▶ **Texto para análise**:
Senhor Presidente da
Academia Barra-Cordense de Letras, Acadêmico Fernando Eurico Lopes Arruda, na
pessoa de quem saúdo e cumprimento as Senhoras e os Senhores Acadêmicos;
Autoridades que prestigiam esta solenidade;
Digníssimo público aqui presente, Boa noite!
“Tudo tem o seu tempo
determinado”, segundo declara o rei Salomão no Eclesiastes. E, embora não
acredite em destino pré-estabelecido, senão aquele passível de transformação,
que construímos a partir das circunstâncias que se nos apresentam, aprouve a
Deus que este fosse meu tempo de ingressar nesta Augusta Casa, por decisão
unânime de seus Ilustres Membros. Desvaneço-me pela preferência que tivestes
por mim, fazendo-me merecedor de tão prematura promoção à imortalidade, sendo
eu ainda o mais novel aspirante às Letras de vossas fileiras. Faço-me,
portanto, devedor de todos vós, caríssimos confrades, dentre os quais cito o
presidente deste colendo Cenáculo, Dr. Eurico Arruda, Tâmara Pinto, Mário
Hélder, Álvaro Braga, Heider Moraes e Sebastião Bonfim, que mais de perto
estiveram conosco, apoiando-me em palavra e exemplo.
A partir de hoje terei a honra de compor o restrito número de
homens e mulheres que se propõem a reverenciar o passado, no afã de construir o
amanhã da cultura barra-cordense. Em assim sendo, achego-me a vós, nobres
confrades, despido de qualquer pedantismo ou orgulho meritório, plenamente
consciente de meu pesado encargo e responsabilidade, vez que ora me faço
titular da Cadeira nº 2, fundada e precedida pelo maior dentre os idealizadores
deste sodalício, Raimundo Nonato Ribeiro da Silva, nosso saudoso Mestre Nonato
Silva.
Em 1929, chegava a esta cidade, vindo da Itália, sua grande Pátria,
Frei Adriano Ceresoli de Zânica. Imediatamente organizou trabalho eficiente e
operoso em prol do enriquecimento material, moral e educacional da terra que
vinha servir. Entre os benefícios advindos desse esforço a que se entregou
religiosamente, no qual empenhou todo o seu nobre caráter, toda uma invencível
dedicação, figura a banda de música São Francisco. Filarmônica que teve
apreciável importância na vida social, cívica e religiosa desta cidade, e dela,
vários elementos emigraram para dentro e fora do Estado, onde, em instituições
congêneres, experimentaram pelas suas aptidões, destacado apreço.

▶ **Exercícios propostos**:
a. Segundo o texto para análise, por que o orador se declara plenamente consciente de seu pesado encargo e responsabilidade? Responda em uma a três frases.
b. Reescreva em forma de lista numerada, omitindo as linhas em branco, todo o trecho da listagem que vai da linha que contém "Question: From a real-world perspective, does" até a linha que contém "Question: Is white plastic chair at center wider", incluídas ambas.

▶ **Listagem de dados**:
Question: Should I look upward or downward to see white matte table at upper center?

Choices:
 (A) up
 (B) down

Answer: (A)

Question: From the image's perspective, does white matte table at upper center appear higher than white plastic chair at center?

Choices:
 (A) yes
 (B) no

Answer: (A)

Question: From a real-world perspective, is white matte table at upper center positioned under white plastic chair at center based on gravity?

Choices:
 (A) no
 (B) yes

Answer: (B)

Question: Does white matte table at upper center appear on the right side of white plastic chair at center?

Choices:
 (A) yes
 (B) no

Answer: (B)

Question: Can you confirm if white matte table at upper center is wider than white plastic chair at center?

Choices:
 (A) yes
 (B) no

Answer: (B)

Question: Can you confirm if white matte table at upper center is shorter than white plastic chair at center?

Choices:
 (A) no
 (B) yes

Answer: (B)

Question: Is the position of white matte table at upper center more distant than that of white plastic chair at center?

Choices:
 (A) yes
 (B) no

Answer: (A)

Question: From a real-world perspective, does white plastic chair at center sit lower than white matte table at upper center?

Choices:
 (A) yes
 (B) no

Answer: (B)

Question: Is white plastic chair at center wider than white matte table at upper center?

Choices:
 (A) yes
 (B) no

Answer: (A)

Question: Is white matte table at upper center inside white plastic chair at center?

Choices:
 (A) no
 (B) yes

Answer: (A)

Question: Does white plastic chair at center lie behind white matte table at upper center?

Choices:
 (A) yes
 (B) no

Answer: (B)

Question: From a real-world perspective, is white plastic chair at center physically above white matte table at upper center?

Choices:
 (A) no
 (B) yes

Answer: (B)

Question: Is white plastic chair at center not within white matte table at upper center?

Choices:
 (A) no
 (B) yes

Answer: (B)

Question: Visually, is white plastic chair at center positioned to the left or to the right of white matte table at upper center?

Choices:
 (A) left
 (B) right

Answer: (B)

▶ **Respostas dos exercícios**:
a. Porque passa a ser titular da Cadeira nº 2, fundada e precedida por Raimundo Nonato Ribeiro da Silva, o Mestre Nonato Silva. O orador o aponta como o maior dentre os idealizadores do sodalício.

b.
1. Question: From a real-world perspective, does white plastic chair at center sit lower than white matte table at upper center?
2. Choices:
3.  (A) yes
4.  (B) no
5. Answer: (B)
6. Question: Is white plastic chair at center wider than white matte table at upper center?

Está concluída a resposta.